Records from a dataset
□ □ □ □

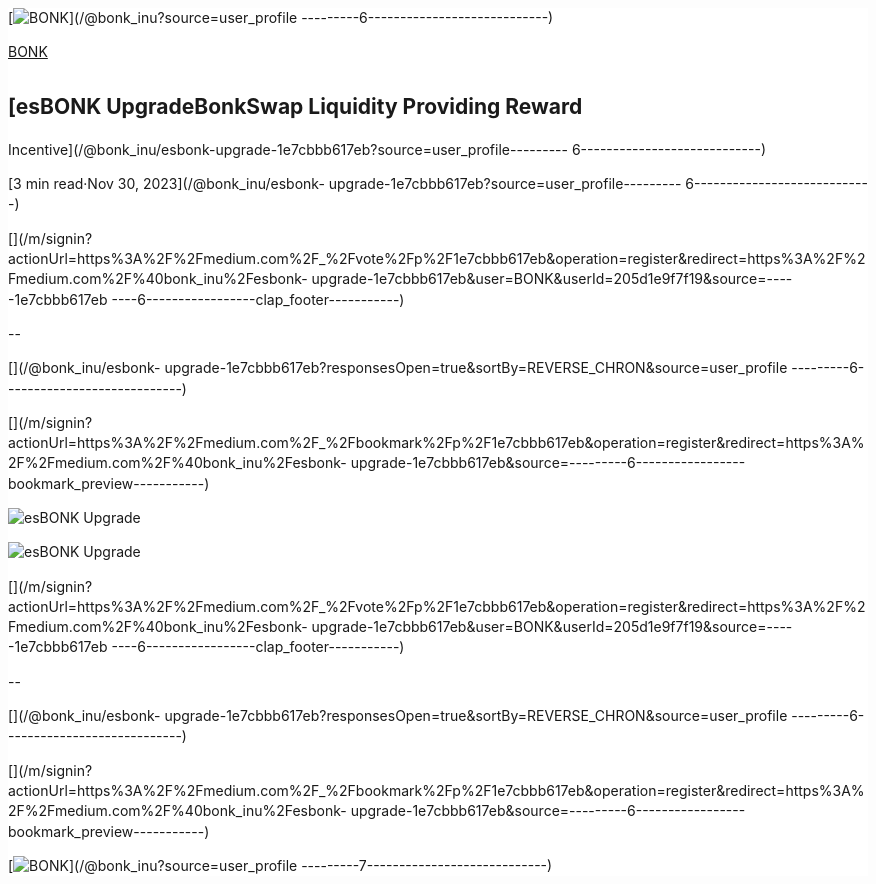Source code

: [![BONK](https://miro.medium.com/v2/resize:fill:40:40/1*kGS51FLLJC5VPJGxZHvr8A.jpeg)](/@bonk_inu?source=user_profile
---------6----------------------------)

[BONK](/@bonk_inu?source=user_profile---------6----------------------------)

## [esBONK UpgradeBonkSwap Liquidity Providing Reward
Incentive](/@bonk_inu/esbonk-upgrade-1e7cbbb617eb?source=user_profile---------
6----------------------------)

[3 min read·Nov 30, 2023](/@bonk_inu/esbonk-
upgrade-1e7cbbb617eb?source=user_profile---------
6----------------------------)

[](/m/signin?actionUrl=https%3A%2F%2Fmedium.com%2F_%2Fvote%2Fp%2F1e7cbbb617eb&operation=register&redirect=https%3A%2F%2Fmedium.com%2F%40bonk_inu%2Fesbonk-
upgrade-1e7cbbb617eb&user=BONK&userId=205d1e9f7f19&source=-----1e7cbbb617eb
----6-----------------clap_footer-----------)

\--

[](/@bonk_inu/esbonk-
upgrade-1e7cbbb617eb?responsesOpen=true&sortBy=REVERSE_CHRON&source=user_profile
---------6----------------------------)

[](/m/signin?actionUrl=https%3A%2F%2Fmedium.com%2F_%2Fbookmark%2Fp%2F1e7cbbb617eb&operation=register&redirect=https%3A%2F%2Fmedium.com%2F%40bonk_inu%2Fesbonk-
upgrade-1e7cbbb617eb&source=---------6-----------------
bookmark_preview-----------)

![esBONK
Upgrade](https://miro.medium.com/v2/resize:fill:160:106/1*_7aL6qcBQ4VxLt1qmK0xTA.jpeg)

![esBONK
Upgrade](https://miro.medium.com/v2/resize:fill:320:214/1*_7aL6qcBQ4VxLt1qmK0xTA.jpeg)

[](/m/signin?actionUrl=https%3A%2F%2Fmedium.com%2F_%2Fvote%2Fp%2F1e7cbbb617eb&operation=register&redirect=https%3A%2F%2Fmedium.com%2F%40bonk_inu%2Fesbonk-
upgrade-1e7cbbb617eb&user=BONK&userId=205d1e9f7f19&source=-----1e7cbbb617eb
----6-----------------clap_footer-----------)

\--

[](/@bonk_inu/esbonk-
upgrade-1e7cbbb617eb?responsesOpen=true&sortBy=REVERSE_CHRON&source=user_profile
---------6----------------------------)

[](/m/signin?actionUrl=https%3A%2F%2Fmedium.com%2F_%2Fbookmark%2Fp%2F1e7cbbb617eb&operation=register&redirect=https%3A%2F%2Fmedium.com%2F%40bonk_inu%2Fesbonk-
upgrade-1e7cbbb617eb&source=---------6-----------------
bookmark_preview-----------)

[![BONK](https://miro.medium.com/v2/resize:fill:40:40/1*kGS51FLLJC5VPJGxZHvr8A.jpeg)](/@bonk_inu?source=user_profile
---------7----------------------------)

□ □ □ □

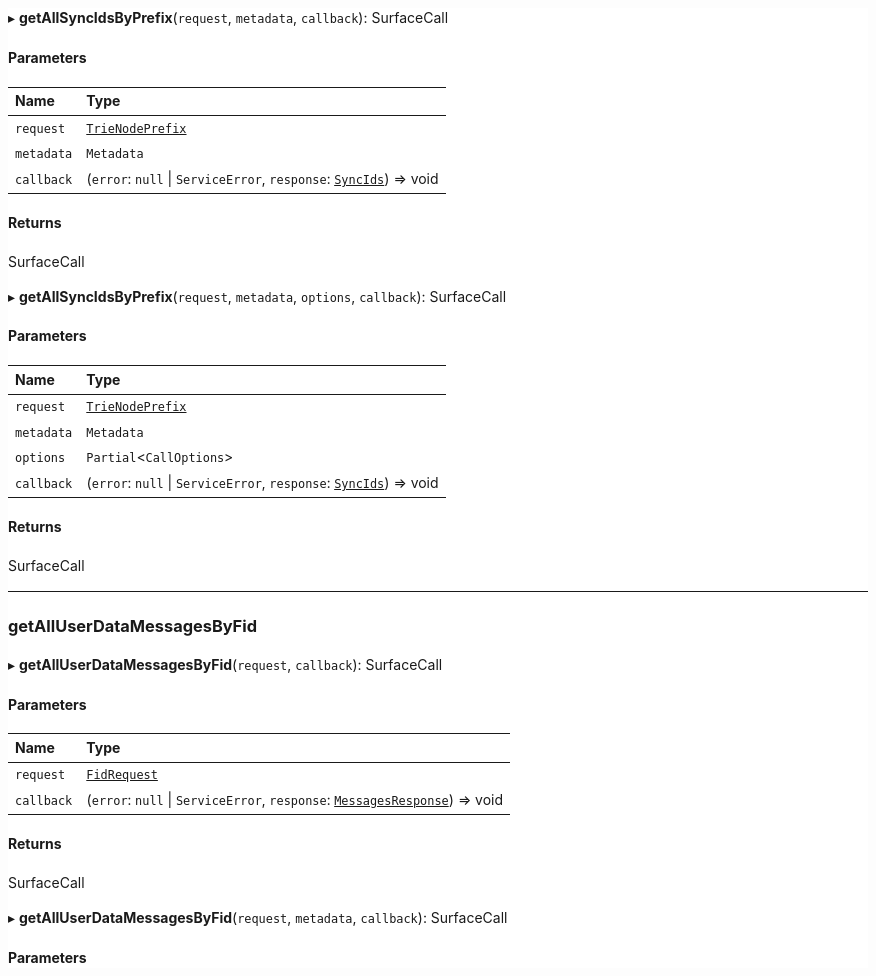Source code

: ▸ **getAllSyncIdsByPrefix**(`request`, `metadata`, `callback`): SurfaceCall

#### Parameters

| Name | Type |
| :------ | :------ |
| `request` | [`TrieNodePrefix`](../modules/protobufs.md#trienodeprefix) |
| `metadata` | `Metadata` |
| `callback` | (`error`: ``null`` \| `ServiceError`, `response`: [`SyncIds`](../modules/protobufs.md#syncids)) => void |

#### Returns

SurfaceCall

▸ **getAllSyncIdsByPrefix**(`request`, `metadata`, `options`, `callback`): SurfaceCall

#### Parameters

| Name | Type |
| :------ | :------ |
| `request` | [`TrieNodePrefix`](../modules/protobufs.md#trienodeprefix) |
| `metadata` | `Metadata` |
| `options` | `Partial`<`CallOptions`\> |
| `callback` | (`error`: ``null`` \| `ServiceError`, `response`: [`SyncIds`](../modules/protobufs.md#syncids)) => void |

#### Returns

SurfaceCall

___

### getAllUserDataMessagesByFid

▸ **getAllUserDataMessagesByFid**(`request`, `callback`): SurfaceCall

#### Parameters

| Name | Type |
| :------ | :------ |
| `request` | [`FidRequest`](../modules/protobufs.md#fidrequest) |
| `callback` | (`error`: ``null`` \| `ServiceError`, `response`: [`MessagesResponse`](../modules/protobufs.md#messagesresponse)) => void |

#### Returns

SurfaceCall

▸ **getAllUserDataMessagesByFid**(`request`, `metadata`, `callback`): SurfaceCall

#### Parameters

□ □ □ □

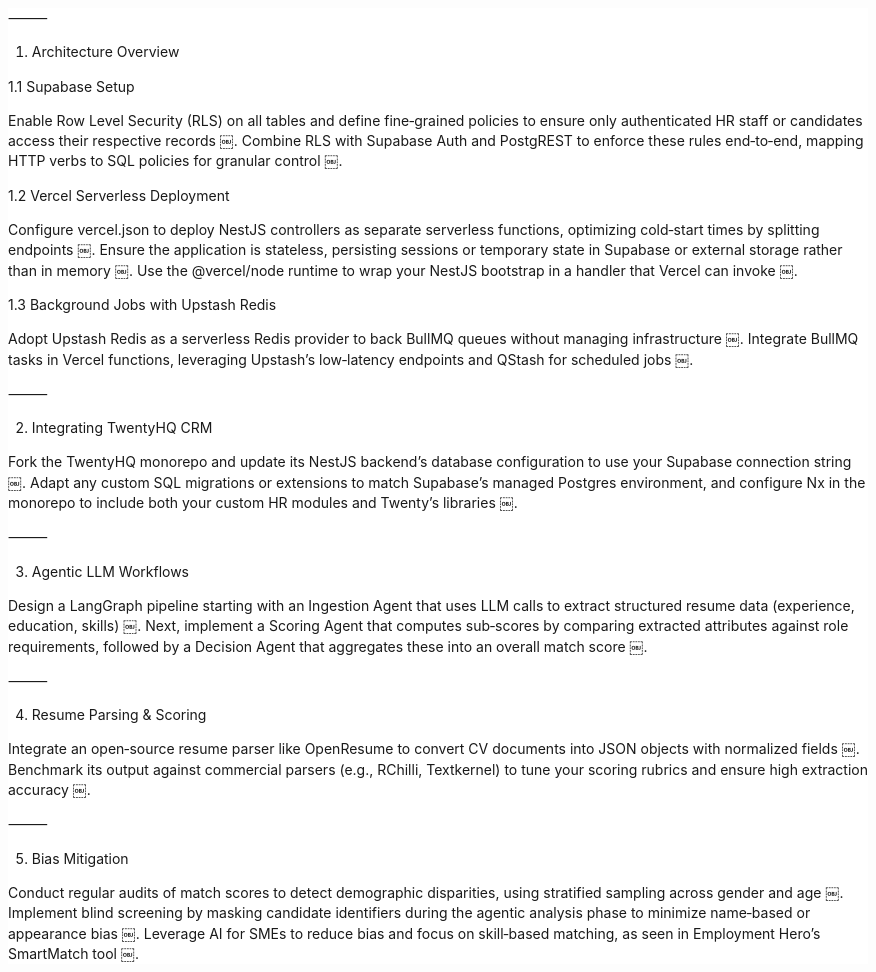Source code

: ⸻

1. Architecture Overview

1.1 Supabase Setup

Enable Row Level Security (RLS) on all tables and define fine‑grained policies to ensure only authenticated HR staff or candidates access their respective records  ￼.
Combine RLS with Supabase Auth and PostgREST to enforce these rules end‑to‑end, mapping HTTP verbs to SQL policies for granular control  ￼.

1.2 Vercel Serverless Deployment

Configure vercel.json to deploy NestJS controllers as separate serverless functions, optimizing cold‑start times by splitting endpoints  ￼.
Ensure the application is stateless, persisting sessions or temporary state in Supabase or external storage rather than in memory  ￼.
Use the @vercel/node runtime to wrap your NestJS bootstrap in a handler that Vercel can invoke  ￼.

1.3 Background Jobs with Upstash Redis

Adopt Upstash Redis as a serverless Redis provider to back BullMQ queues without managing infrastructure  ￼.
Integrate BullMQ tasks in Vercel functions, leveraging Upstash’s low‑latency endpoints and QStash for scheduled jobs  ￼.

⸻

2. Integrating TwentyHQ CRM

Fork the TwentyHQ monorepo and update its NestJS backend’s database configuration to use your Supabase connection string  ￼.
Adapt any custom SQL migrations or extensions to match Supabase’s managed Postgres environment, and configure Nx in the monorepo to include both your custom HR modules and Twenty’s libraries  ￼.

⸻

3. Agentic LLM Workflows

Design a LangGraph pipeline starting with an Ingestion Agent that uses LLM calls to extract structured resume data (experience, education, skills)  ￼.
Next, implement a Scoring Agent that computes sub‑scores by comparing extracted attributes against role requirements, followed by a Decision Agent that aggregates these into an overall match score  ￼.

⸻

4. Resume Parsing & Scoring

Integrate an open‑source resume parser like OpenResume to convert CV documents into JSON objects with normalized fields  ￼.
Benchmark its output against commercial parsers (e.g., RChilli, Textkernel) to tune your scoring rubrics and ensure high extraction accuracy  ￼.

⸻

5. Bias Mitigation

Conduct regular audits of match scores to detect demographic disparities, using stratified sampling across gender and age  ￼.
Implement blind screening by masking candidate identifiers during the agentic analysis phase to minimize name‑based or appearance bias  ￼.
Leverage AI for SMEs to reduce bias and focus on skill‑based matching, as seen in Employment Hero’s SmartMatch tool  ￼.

□ □ □ □

WORK REQUIRED: Find every line of the data that includes the string "resize". Copy each of those lines.

SOLUTION BELOW:
: [![BONK](https://miro.medium.com/v2/resize:fill:40:40/1*kGS51FLLJC5VPJGxZHvr8A.jpeg)](/@bonk_inu?source=user_profile
Upgrade](https://miro.medium.com/v2/resize:fill:160:106/1*_7aL6qcBQ4VxLt1qmK0xTA.jpeg)
Upgrade](https://miro.medium.com/v2/resize:fill:320:214/1*_7aL6qcBQ4VxLt1qmK0xTA.jpeg)
[![BONK](https://miro.medium.com/v2/resize:fill:40:40/1*kGS51FLLJC5VPJGxZHvr8A.jpeg)](/@bonk_inu?source=user_profile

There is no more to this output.